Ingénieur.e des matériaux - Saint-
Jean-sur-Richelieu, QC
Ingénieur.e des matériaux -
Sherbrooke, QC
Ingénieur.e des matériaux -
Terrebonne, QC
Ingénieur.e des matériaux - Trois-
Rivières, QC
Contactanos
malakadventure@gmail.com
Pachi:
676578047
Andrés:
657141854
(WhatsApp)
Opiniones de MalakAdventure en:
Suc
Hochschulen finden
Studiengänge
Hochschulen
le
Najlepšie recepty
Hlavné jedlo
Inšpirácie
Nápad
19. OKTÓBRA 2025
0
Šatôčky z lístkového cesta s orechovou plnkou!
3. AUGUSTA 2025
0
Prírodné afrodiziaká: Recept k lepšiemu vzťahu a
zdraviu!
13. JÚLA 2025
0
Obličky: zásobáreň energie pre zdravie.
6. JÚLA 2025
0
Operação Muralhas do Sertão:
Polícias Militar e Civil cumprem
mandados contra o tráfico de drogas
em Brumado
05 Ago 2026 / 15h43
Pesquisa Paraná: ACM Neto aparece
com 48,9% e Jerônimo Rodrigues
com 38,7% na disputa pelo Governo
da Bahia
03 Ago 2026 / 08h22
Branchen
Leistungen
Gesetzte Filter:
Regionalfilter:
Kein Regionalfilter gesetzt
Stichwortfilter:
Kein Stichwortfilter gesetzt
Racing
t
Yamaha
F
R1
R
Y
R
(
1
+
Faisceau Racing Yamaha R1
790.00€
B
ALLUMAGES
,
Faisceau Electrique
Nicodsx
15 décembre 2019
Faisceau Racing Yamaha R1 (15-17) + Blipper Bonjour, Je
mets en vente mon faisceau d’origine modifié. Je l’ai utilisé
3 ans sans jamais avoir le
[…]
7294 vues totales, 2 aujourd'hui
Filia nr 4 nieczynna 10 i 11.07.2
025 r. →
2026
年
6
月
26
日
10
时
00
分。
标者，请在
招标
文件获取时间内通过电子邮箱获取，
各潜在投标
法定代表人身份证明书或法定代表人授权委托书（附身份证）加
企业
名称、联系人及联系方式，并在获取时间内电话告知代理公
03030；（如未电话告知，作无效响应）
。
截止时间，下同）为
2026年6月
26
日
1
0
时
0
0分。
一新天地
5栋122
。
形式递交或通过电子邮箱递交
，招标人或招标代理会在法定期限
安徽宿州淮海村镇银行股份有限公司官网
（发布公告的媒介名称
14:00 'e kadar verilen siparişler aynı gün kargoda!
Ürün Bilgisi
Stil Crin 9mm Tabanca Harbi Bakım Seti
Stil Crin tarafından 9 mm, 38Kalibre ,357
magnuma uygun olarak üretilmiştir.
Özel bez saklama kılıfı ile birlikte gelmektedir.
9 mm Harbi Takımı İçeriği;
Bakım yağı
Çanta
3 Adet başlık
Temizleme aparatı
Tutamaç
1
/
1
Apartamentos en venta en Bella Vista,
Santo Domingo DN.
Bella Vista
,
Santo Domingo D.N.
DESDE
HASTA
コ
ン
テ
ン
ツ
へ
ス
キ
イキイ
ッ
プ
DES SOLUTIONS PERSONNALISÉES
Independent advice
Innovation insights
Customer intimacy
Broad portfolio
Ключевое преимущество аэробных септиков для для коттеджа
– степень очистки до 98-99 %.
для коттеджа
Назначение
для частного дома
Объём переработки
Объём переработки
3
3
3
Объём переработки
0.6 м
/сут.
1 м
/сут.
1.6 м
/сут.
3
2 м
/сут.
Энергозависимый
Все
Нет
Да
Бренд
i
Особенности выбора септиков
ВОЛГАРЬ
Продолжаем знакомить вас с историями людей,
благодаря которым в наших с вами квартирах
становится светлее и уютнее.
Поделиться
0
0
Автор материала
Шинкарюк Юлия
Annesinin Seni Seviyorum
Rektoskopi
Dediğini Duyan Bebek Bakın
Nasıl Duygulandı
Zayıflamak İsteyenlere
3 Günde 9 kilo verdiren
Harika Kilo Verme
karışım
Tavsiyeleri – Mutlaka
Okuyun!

################

= INSTRUCTIONS FOR THE TASK =
Count the lines in the entries above that contain the string "Bella", and give only the number.

= EXERCISE OUTPUT =
2